◆ Source document ◆
──────

It is not necessairly in this stage that it crashes, but it crashes and i don't know how to solve this:S

----------

## Beefrum

Very difficult to get a clue! Is your system rocksteady in other circumstances? You are rebuilding the toolchain! From what environment? As it can be something other than the problems that occur usually!

Ahh, edited "emerge --info" in. So I now do same thingy!

Current flags of mine: CFLAGS="-O2 -mtune=i686 -march=pentium3 -fomit-frame-pointer -pipe"

And again. Because lot's of trouble with power-outages and corrup filesystems, as usual   :Crying or Very sad: 

----------

## ourcach

most of the things you asked i don't know how to answer...

I just bought this computer to set as a server at home.

..

i just installed gentoo and during the installation no errors occured,

then when i tried to install the packages it simply crashes.

at first i tried to do a memtest to check the ram and it was ok...

i installed the stage3, if that is of any importance...

──────

◆ Source material ◆
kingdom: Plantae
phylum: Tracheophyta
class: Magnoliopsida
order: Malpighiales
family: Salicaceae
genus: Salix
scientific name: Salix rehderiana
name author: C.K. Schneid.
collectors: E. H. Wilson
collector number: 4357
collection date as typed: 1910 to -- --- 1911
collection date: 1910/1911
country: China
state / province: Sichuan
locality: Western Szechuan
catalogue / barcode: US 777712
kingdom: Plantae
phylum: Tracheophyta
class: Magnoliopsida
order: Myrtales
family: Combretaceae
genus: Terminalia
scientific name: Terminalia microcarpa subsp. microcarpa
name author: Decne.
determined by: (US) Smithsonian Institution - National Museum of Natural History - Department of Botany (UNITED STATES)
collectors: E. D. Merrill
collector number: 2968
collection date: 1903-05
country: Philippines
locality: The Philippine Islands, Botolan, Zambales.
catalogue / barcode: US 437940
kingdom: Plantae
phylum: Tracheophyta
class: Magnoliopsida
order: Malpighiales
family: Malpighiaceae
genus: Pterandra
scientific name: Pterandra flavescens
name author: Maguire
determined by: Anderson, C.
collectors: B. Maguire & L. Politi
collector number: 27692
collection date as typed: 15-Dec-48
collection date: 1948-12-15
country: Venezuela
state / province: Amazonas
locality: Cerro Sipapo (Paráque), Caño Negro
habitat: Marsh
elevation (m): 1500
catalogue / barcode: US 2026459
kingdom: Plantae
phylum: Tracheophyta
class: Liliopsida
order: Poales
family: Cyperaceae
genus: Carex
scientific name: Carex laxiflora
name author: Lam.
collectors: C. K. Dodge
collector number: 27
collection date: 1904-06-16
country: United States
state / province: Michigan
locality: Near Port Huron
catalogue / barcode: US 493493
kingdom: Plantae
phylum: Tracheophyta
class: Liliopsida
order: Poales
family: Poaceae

──────

◆ About this task ◆
From the forum thread about the Gentoo crashes, copy out everything from "And again. Because" down to "how to answer...".

◆ Result of the exercise ◆
And again. Because lot's of trouble with power-outages and corrup filesystems, as usual   :Crying or Very sad: 

----------

## ourcach

most of the things you asked i don't know how to answer...